In the case of Shell, what I suspect started as wishful thinking gradually became a clear case of lying. Though there have been individual resignations the punishment is far from over.
That leads to the second question: what is to be done?
It is a touch unfashionable to say so, but transgression in the private sector leads almost invariably to society taking action to stop it happening again. The various commercial scandals in the US led not only to the collapse of companies but also changes in the law and criminal convictions against transgressors. The damage to the reputations of those who were peripherally involved, such as non-executive directors who failed to ask the right questions, is huge.
We will have to see how the Shell affair pans out but I would be very surprised if there were not legal changes in the valuing of assets, such as oil reserves, and it may well be that there are charges against individuals too. Put it this way: the punishment will be sufficiently severe that no natural European resources company will make these mistakes again.
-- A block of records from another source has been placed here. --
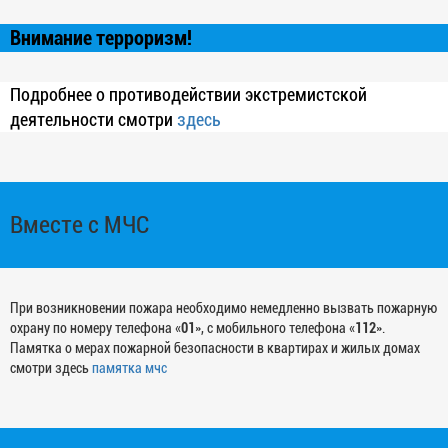
Внимание терроризм!
Подробнее о противодействии экстремистской
деятельности смотри
здесь
Вместе с МЧС
При возникновении пожара необходимо немедленно вызвать пожарную
охрану по номеру телефона «
01
», с мобильного телефона «
112
».
Памятка о мерах пожарной безопасности в квартирах и жилых домах
смотри здесь
памятка мчс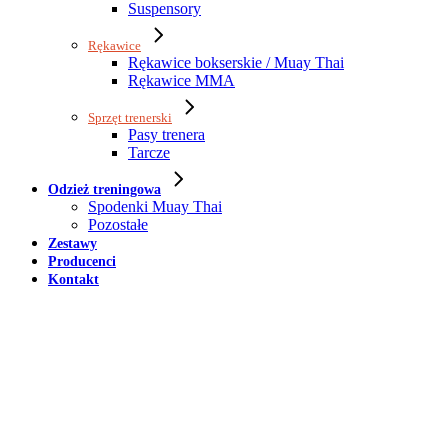
Suspensory
Rękawice
Rękawice bokserskie / Muay Thai
Rękawice MMA
Sprzęt trenerski
Pasy trenera
Tarcze
Odzież treningowa
Spodenki Muay Thai
Pozostałe
Zestawy
Producenci
Kontakt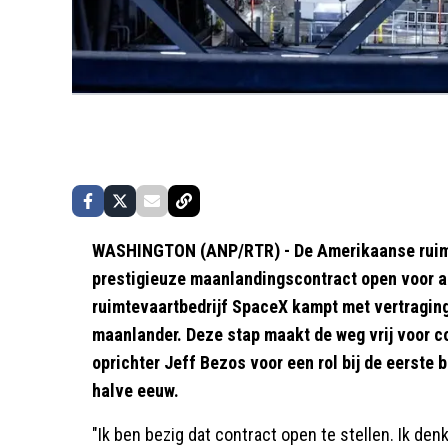
WASHINGTON (ANP/RTR) - De Amerikaanse ruimt
prestigieuze maanlandingscontract open voor a
ruimtevaartbedrijf SpaceX kampt met vertraging
maanlander. Deze stap maakt de weg vrij voor c
oprichter Jeff Bezos voor een rol bij de eerst
halve eeuw.
"Ik ben bezig dat contract open te stellen. Ik den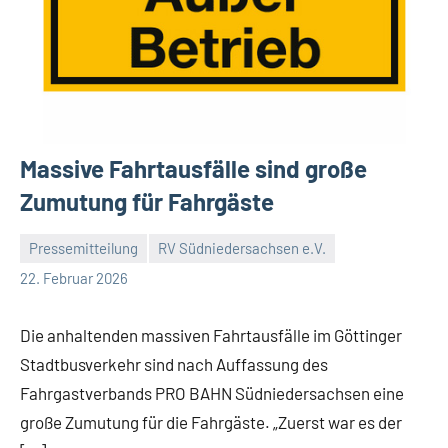
Massive Fahrtausfälle sind große
Zumutung für Fahrgäste
Pressemitteilung
RV Südniedersachsen e.V.
RV
Keine
22. Februar 2026
Suedniedersachsen
Kommentare
e.V.
Die anhaltenden massiven Fahrtausfälle im Göttinger
Stadtbusverkehr sind nach Auffassung des
Fahrgastverbands PRO BAHN Südniedersachsen eine
große Zumutung für die Fahrgäste. „Zuerst war es der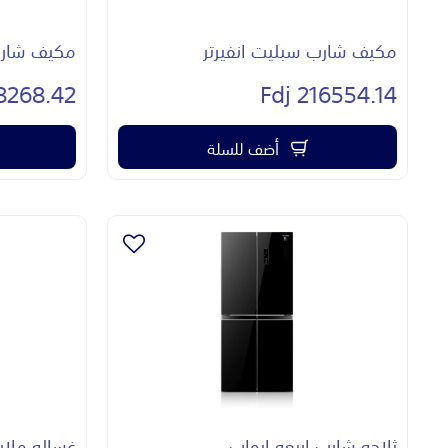
مكيف شارب سبليت انفيرتر
مكيف شارب 
268.42 Fdj
216554.14 Fdj
أضف للسلة
ثلاجه شارب اربعه ابواب
غساله ملابس 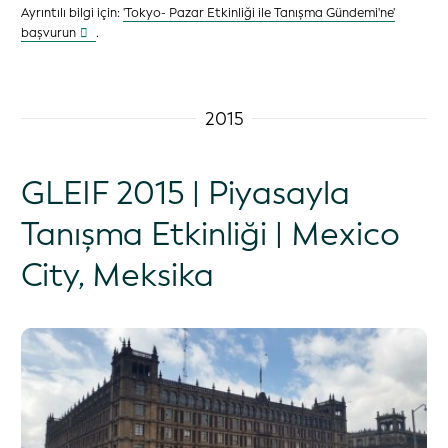
Ayrıntılı bilgi için:
'Tokyo- Pazar Etkinliği ile Tanışma Gündemi'ne'
başvurun
.
2015
GLEIF 2015 | Piyasayla
Tanışma Etkinliği | Mexico
City, Meksika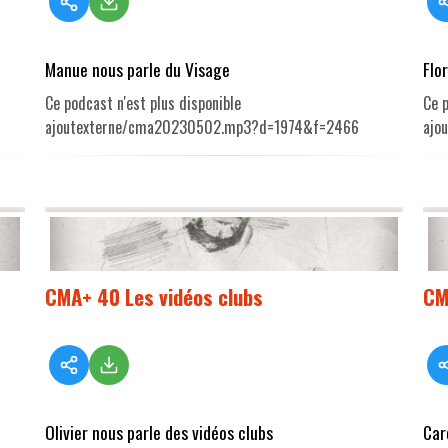
Manue nous parle du Visage
Flo
Ce podcast n'est plus disponible
Ce p
ajoutexterne/cma20230502.mp3?d=1974&f=2466
ajo
CMA+ 40 Les vidéos clubs
CM
Olivier nous parle des vidéos clubs
Car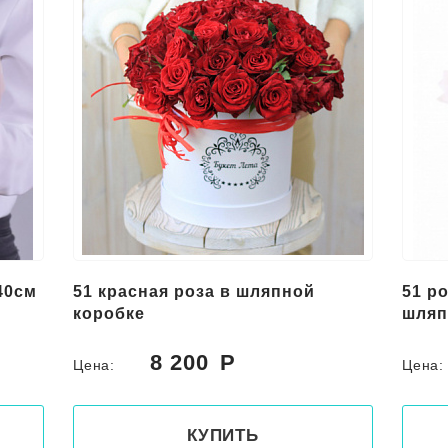
40см
51 красная роза в шляпной
51 р
коробке
шляп
8 200
Цена:
Цена
КУПИТЬ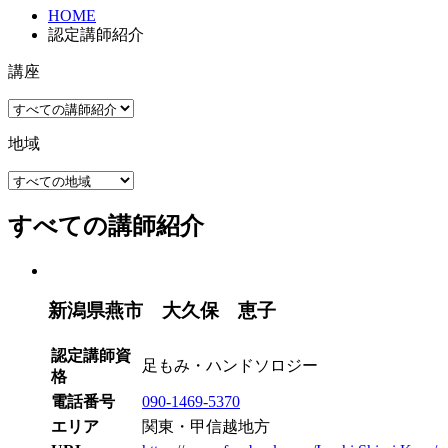
HOME
認定講師紹介
講座
地域
すべての講師紹介
新潟県燕市 大久保 恵子
認定講師資
足もみ・ハンドソロジー
格
電話番号
090-1469-5370
エリア
関東・甲信越地方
Paradoxically there may be more lessons for the public sector. By world standards, the UK is fortunate in having both a civil service and a series of governments that are pretty free from corruption. We rank near the top of the virtue league compiled by Transparency International. But it is hard not to feel a sense of disquiet, a sense that the independence of the civil service is being chipped away and the preoccupation of the Government with presentation has blurred the fine line between wishful thinking and outright untruth.
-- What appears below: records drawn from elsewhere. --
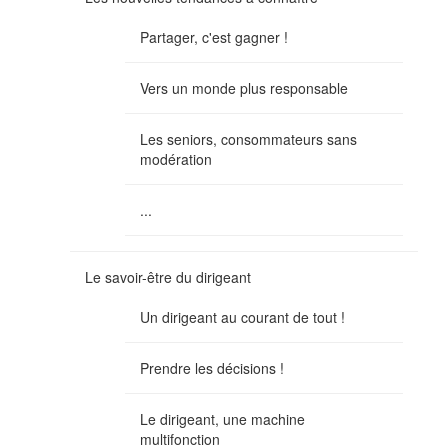
Partager, c'est gagner !
Vers un monde plus responsable
Les seniors, consommateurs sans
modération
...
Le savoir-être du dirigeant
Un dirigeant au courant de tout !
Prendre les décisions !
Le dirigeant, une machine
multifonction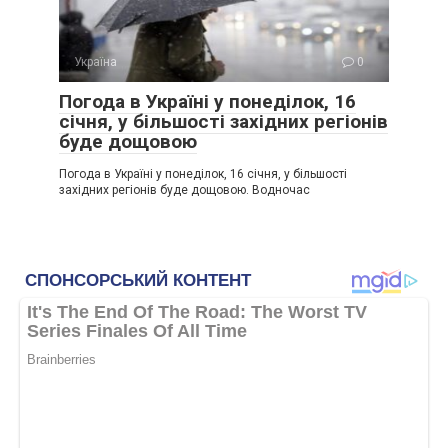
Україна
0
Погода в Україні у понеділок, 16
січня, у більшості західних регіонів
буде дощовою
Погода в Україні у понеділок, 16 січня, у більшості
західних регіонів буде дощовою. Водночас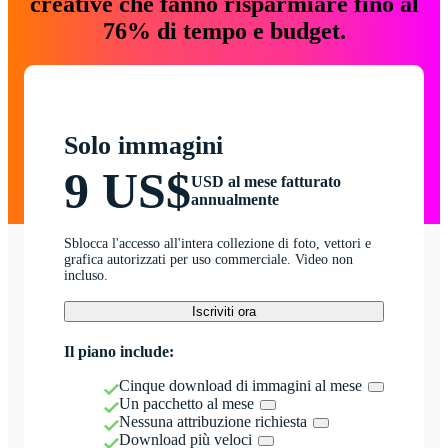
creative che fanno risparmiare fino al
76% di tempo e budget.
Solo immagini
9 US$
USD al mese fatturato
annualmente
Sblocca l'accesso all'intera collezione di foto, vettori e
grafica autorizzati per uso commerciale. Video non
incluso.
Iscriviti ora
Il piano include:
Cinque download di immagini al mese
Un pacchetto al mese
Nessuna attribuzione richiesta
Download più veloci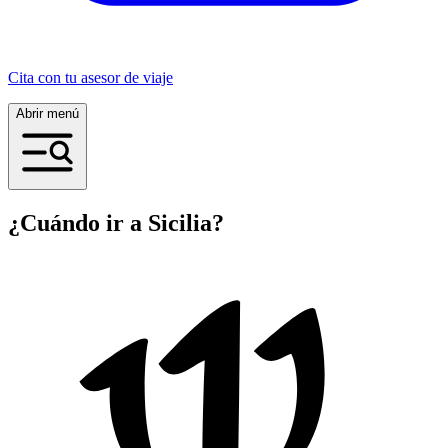
Cita con tu asesor de viaje
Abrir menú
¿Cuándo ir a Sicilia?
There is nothing wrong with trying to present a case as effectively as possible. Indeed skill at presentation is a key skill of politicians. That is why so many of them started out as barristers. But sometimes spin slithers to something worse. Just as Shell tried to put a more favourable face on its reverses than was justified by the facts, so too our government has tried to put a more favourable face on a string of issues than was justified by the facts. Apply that to the intelligence about Iraq's weapons as well as to immigration numbers.
We the public should perhaps be less censorious when governments have to admit to bad numbers, just as financial markets should be more adult when a company admits to a bad quarter's earnings. Things go wrong in both the private and public sectors and to expect managers and ministers to be infallible is absurd. But how much better it is, if you discover you have made a mistake, to own up fast. Get the error into the public domain, explain what you are doing to correct things, and then move on.
And that, five years' on, will surely be the most important lesson of the Shell debacle. If they had got the bad news out two or three years ago, it would now be a memory. It would be an embarrassing memory, like that North Slope decision, but a memory. As it is the company is gravely damaged.
Now apply that to the British Government or the European Commission. If there has been a mistake, be it cock-up or corruption, come clean, put in a system to stop it happening again and you will be trusted. And if you try and cover up, well, you pay a much higher price in the long run when you are eventually found out.